[Images with localized body landmarks]

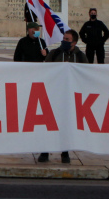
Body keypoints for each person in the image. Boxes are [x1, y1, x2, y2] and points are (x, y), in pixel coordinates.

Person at [39, 30, 88, 164]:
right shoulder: (54, 54)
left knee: (66, 125)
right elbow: (46, 70)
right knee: (48, 124)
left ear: (74, 42)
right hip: (53, 95)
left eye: (67, 39)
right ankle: (44, 151)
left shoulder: (80, 56)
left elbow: (86, 73)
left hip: (69, 97)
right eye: (63, 38)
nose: (64, 41)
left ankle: (65, 152)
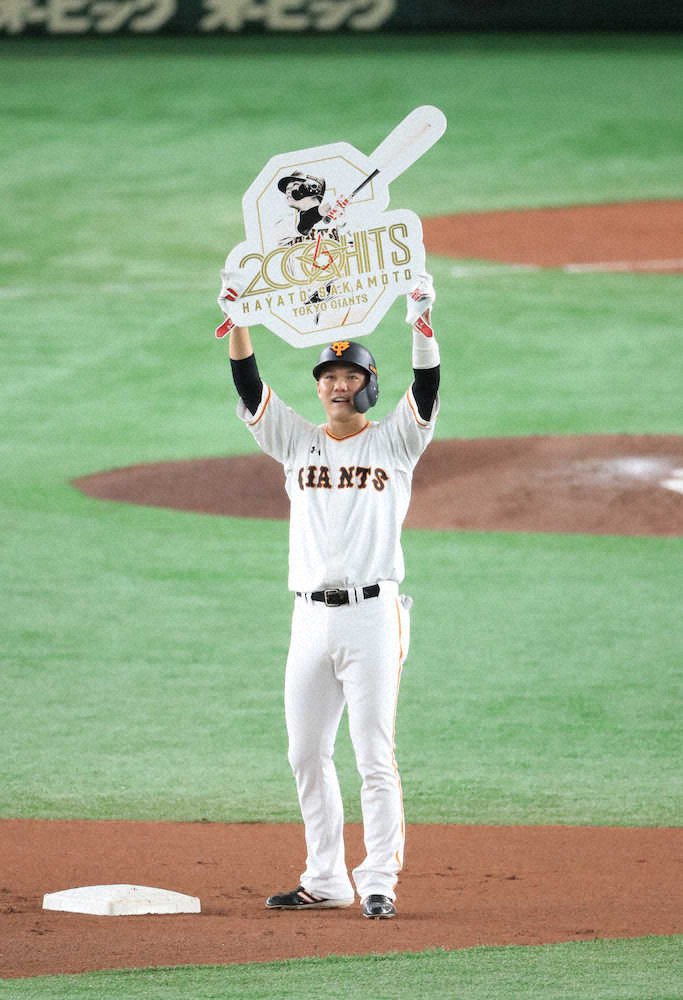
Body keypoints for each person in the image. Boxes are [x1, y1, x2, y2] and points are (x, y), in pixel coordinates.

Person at [219, 270, 440, 919]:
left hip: (373, 615)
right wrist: (237, 324)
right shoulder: (297, 441)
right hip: (308, 619)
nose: (336, 385)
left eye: (349, 376)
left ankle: (377, 879)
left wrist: (420, 321)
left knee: (373, 752)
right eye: (327, 377)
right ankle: (325, 876)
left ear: (368, 385)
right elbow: (250, 388)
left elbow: (425, 389)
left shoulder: (396, 441)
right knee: (304, 752)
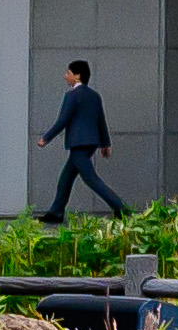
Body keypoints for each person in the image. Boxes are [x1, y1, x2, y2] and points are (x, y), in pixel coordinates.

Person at [38, 59, 124, 223]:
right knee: (66, 178)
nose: (65, 76)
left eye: (68, 73)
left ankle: (121, 208)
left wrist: (46, 138)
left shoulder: (72, 96)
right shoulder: (94, 96)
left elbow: (63, 120)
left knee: (91, 179)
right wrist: (106, 144)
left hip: (78, 143)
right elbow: (101, 121)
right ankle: (56, 211)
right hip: (91, 142)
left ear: (77, 76)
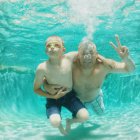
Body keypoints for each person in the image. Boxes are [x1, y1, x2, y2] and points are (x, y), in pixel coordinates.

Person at [43, 35, 135, 133]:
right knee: (82, 117)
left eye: (91, 53)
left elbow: (129, 69)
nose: (88, 56)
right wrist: (47, 85)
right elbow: (48, 73)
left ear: (97, 54)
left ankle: (98, 96)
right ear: (78, 55)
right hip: (77, 100)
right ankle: (70, 121)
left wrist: (126, 58)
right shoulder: (70, 63)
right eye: (83, 53)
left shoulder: (104, 66)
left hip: (95, 98)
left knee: (101, 114)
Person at [33, 36, 89, 135]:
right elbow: (36, 89)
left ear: (63, 49)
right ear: (45, 50)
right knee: (55, 122)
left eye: (56, 45)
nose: (52, 47)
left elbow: (87, 54)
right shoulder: (42, 68)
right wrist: (52, 96)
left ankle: (70, 122)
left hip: (69, 96)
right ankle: (59, 125)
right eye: (48, 45)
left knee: (84, 117)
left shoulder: (70, 57)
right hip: (53, 98)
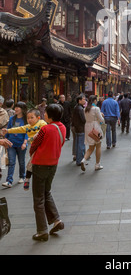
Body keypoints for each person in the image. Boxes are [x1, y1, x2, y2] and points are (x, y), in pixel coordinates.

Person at [30, 103, 66, 241]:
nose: (43, 114)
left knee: (38, 198)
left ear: (49, 115)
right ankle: (57, 220)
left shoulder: (45, 129)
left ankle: (42, 230)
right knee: (46, 192)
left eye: (45, 112)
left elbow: (35, 143)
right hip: (53, 164)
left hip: (40, 165)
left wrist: (32, 152)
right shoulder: (62, 127)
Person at [2, 109, 47, 191]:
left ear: (38, 118)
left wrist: (31, 138)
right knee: (30, 165)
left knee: (30, 164)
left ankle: (26, 178)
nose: (29, 120)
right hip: (34, 148)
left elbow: (43, 130)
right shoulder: (28, 127)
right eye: (28, 118)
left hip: (41, 148)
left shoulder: (41, 123)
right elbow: (19, 129)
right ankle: (26, 178)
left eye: (31, 117)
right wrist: (8, 130)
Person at [2, 102, 28, 188]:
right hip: (11, 144)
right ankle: (9, 181)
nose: (16, 109)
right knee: (11, 162)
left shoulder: (26, 120)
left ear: (22, 109)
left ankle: (22, 176)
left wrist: (25, 143)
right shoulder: (12, 118)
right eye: (16, 107)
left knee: (21, 162)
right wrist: (5, 138)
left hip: (21, 144)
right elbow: (8, 130)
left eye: (18, 107)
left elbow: (28, 132)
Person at [80, 95, 105, 172]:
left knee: (91, 147)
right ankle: (97, 164)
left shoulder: (85, 109)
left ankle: (83, 160)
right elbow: (101, 120)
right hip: (95, 128)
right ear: (94, 100)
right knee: (98, 145)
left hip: (88, 128)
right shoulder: (96, 109)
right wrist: (102, 116)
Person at [71, 94, 86, 166]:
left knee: (78, 144)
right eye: (83, 99)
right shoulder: (80, 109)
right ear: (79, 100)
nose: (85, 100)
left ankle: (78, 158)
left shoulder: (76, 107)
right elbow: (83, 120)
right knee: (80, 145)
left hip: (77, 128)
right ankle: (79, 160)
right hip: (80, 128)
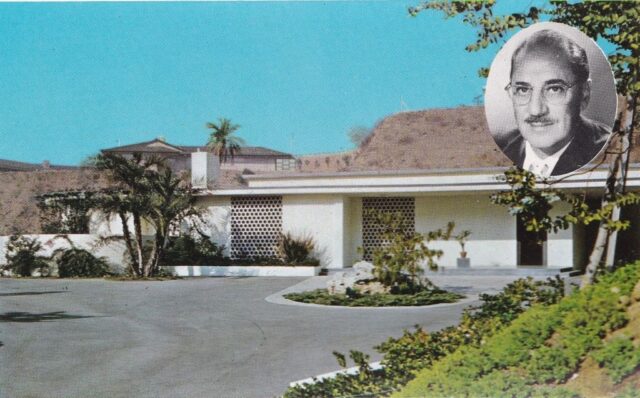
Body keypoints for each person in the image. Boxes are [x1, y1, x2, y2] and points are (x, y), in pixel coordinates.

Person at [501, 29, 611, 177]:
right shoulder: (504, 148)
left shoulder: (611, 149)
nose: (536, 110)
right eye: (522, 90)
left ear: (584, 93)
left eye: (554, 89)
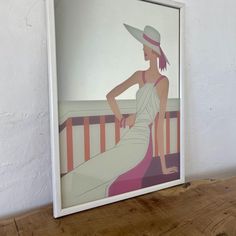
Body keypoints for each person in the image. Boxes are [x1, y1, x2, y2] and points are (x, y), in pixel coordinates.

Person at [61, 24, 178, 208]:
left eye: (144, 46)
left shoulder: (163, 82)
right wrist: (123, 119)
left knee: (106, 168)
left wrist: (163, 167)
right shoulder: (139, 76)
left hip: (142, 144)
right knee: (99, 165)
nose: (142, 50)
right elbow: (110, 96)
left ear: (152, 50)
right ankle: (67, 197)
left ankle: (71, 196)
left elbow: (159, 125)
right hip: (130, 137)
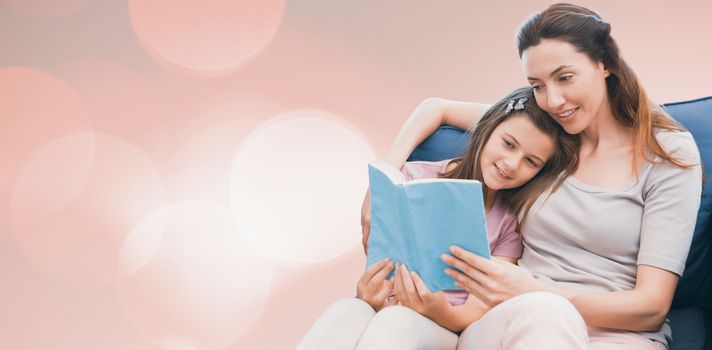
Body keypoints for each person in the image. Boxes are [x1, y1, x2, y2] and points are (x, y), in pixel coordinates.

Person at [361, 3, 702, 350]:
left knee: (549, 310)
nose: (553, 100)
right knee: (543, 314)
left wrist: (541, 291)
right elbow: (436, 108)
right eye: (537, 85)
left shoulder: (666, 153)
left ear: (605, 64)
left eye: (565, 77)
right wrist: (384, 179)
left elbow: (651, 308)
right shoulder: (546, 135)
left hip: (617, 335)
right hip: (514, 319)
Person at [296, 86, 579, 349]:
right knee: (345, 311)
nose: (512, 164)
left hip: (442, 326)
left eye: (531, 162)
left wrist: (436, 309)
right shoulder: (415, 177)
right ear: (488, 129)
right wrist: (370, 293)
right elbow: (380, 258)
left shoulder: (509, 224)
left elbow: (476, 308)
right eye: (508, 144)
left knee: (394, 323)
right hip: (386, 305)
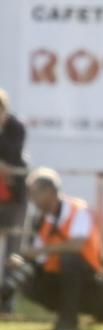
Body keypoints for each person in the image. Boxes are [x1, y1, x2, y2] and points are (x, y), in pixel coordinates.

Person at [12, 168, 103, 330]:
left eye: (34, 193)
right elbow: (37, 255)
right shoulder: (42, 218)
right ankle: (66, 312)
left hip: (88, 276)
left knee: (69, 259)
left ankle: (68, 320)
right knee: (26, 276)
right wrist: (21, 260)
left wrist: (39, 251)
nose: (31, 199)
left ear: (49, 192)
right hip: (57, 274)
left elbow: (76, 245)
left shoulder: (77, 210)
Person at [0, 89, 28, 313]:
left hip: (13, 199)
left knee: (12, 252)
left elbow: (13, 154)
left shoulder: (15, 128)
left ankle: (7, 302)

=== EXERCISE BRIEF ===
All the records need to be set down word for word, with the images left out.

=== REPLY TO THE TASK ===
Body keypoints for each person in the image. Boxes are [x1, y1, x2, y2] and points are (x, y), in pixel coordinates.

Person at [39, 30, 88, 164]:
right shoulder: (54, 54)
left knee: (66, 125)
right elbow: (46, 70)
right knee: (48, 124)
left ear: (74, 42)
right hip: (53, 95)
left eye: (67, 39)
right ankle: (44, 151)
left shoulder: (80, 56)
left elbow: (86, 73)
left hip: (69, 97)
right eye: (63, 38)
nose: (64, 41)
left ankle: (65, 152)
Body keypoints for each person in the image. Boxes are [x1, y1, x2, y2] and points are (x, y), in pixel coordinates.

Person at [219, 270, 440, 919]:
left hip: (373, 615)
right wrist: (237, 324)
right shoulder: (297, 441)
right hip: (308, 619)
nose: (336, 385)
left eye: (349, 376)
left ankle: (377, 879)
left wrist: (420, 321)
left knee: (373, 752)
right eye: (327, 377)
right ankle: (325, 876)
left ear: (368, 385)
right elbow: (250, 388)
left elbow: (425, 389)
left shoulder: (396, 441)
right knee: (304, 752)
Body keypoints for each person in the image. Boxes are [x1, y1, x2, y2] and points are (x, y), in pixel coordinates.

Person at [38, 59, 124, 223]:
right knee: (66, 178)
nose: (65, 76)
left eye: (68, 73)
left ankle: (121, 208)
left wrist: (46, 138)
left shoulder: (72, 96)
right shoulder: (94, 96)
left elbow: (63, 120)
left knee: (91, 179)
right wrist: (106, 144)
left hip: (78, 143)
right elbow: (101, 121)
right ankle: (56, 211)
right hip: (91, 142)
left ear: (77, 76)
Body keypoints for each person in the image. Boxes are [x1, y1, x2, y2] and points are (x, y), in pixel coordinates.

Person at [43, 35, 135, 133]:
right knee: (82, 117)
left eye: (91, 53)
left elbow: (129, 69)
nose: (88, 56)
right wrist: (47, 85)
right elbow: (48, 73)
left ear: (97, 54)
left ankle: (98, 96)
right ear: (78, 55)
right hip: (77, 100)
right ankle: (70, 121)
left wrist: (126, 58)
right shoulder: (70, 63)
right eye: (83, 53)
left shoulder: (104, 66)
left hip: (95, 98)
left knee: (101, 114)
Person at [33, 36, 89, 135]:
right elbow: (36, 89)
left ear: (63, 49)
right ear: (45, 50)
right knee: (55, 122)
left eye: (56, 45)
nose: (52, 47)
left elbow: (87, 54)
right shoulder: (42, 68)
right wrist: (52, 96)
left ankle: (70, 122)
left hip: (69, 96)
right ankle: (59, 125)
right eye: (48, 45)
left knee: (84, 117)
left shoulder: (70, 57)
right hip: (53, 98)
Body keypoints for each person in the image. Boxes are [x1, y1, x2, y2] and points are (x, y), in pixel coordinates.

Person at [30, 103, 66, 241]:
nose: (43, 114)
left knee: (38, 198)
left ear: (49, 115)
right ankle: (57, 220)
left shoulder: (45, 129)
left ankle: (42, 230)
right knee: (46, 192)
left eye: (45, 112)
left elbow: (35, 143)
right hip: (53, 164)
left hip: (40, 165)
left wrist: (32, 152)
right shoulder: (62, 127)
Person at [2, 109, 47, 191]:
left ear: (38, 118)
left wrist: (31, 138)
right knee: (30, 165)
left knee: (30, 164)
left ankle: (26, 178)
nose: (29, 120)
right hip: (34, 148)
left elbow: (43, 130)
right shoulder: (28, 127)
right eye: (28, 118)
left hip: (41, 148)
left shoulder: (41, 123)
right elbow: (19, 129)
right ankle: (26, 178)
left eye: (31, 117)
right wrist: (8, 130)
Person at [2, 102, 28, 188]:
right hip: (11, 144)
right ankle: (9, 181)
nose: (16, 109)
right knee: (11, 162)
left shoulder: (26, 120)
left ear: (22, 109)
left ankle: (22, 176)
left wrist: (25, 143)
right shoulder: (12, 118)
right eye: (16, 107)
left knee: (21, 162)
right wrist: (5, 138)
left hip: (21, 144)
right elbow: (8, 130)
left eye: (18, 107)
left elbow: (28, 132)
Person at [80, 95, 105, 172]:
left knee: (91, 147)
right ankle: (97, 164)
left shoulder: (85, 109)
left ankle: (83, 160)
right elbow: (101, 120)
right hip: (95, 128)
right ear: (94, 100)
right knee: (98, 145)
left hip: (88, 128)
right shoulder: (96, 109)
right wrist: (102, 116)
Person at [71, 94, 86, 166]:
left knee: (78, 144)
right eye: (83, 99)
right shoulder: (80, 109)
right ear: (79, 100)
nose: (85, 100)
left ankle: (78, 158)
left shoulder: (76, 107)
right elbow: (83, 120)
right knee: (80, 145)
left hip: (77, 128)
right ankle: (79, 160)
right hip: (80, 128)
Body keypoints for each person in the image. Boxes are [x1, y1, x2, y2] and points are (x, y), in pixel coordinates.

Person at [501, 29, 611, 177]:
right shoulder: (504, 148)
left shoulder: (611, 149)
nose: (536, 110)
right eye: (522, 90)
left ear: (584, 93)
left eye: (554, 89)
Body keypoints for each person in the image. Boxes are [x1, y1, x2, y2] and points are (x, y), in pixel coordinates.

Person at [61, 24, 178, 208]:
left eye: (144, 46)
left shoulder: (163, 82)
right wrist: (123, 119)
left knee: (106, 168)
left wrist: (163, 167)
right shoulder: (139, 76)
left hip: (142, 144)
right knee: (99, 165)
nose: (142, 50)
right elbow: (110, 96)
left ear: (152, 50)
right ankle: (67, 197)
left ankle: (71, 196)
left elbow: (159, 125)
right hip: (130, 137)
Body keypoints for each person in the image. Boxes are [x1, y1, x2, y2] and points are (x, y), in pixel coordinates.

Person at [361, 3, 702, 350]:
left knee: (549, 310)
nose: (553, 100)
right knee: (543, 314)
left wrist: (541, 291)
right elbow: (436, 108)
right eye: (537, 85)
left shoulder: (666, 153)
left ear: (605, 64)
left eye: (565, 77)
right wrist: (384, 179)
left elbow: (651, 308)
right shoulder: (546, 135)
left hip: (617, 335)
right hip: (514, 319)
Person at [296, 86, 579, 349]:
right knee: (345, 311)
nose: (512, 164)
left hip: (442, 326)
left eye: (531, 162)
left wrist: (436, 309)
right shoulder: (415, 177)
right ear: (488, 129)
right wrist: (370, 293)
right elbow: (380, 258)
left shoulder: (509, 224)
left elbow: (476, 308)
right eye: (508, 144)
left knee: (394, 323)
right hip: (386, 305)
Body keypoints for each person in the image. Boxes are [x1, y1, x2, y2] and points are (x, y), in pixel coordinates.

Person at [12, 168, 103, 330]:
left eye: (34, 193)
right elbow: (37, 255)
right shoulder: (42, 218)
right ankle: (66, 312)
left hip: (88, 276)
left knee: (69, 259)
left ankle: (68, 320)
right knee: (26, 276)
right wrist: (21, 260)
left wrist: (39, 251)
nose: (31, 199)
left ear: (49, 192)
right hip: (57, 274)
left elbow: (76, 245)
left shoulder: (77, 210)
Person at [0, 89, 28, 313]:
left hip: (13, 199)
left knee: (12, 252)
left elbow: (13, 154)
left shoulder: (15, 128)
left ankle: (7, 302)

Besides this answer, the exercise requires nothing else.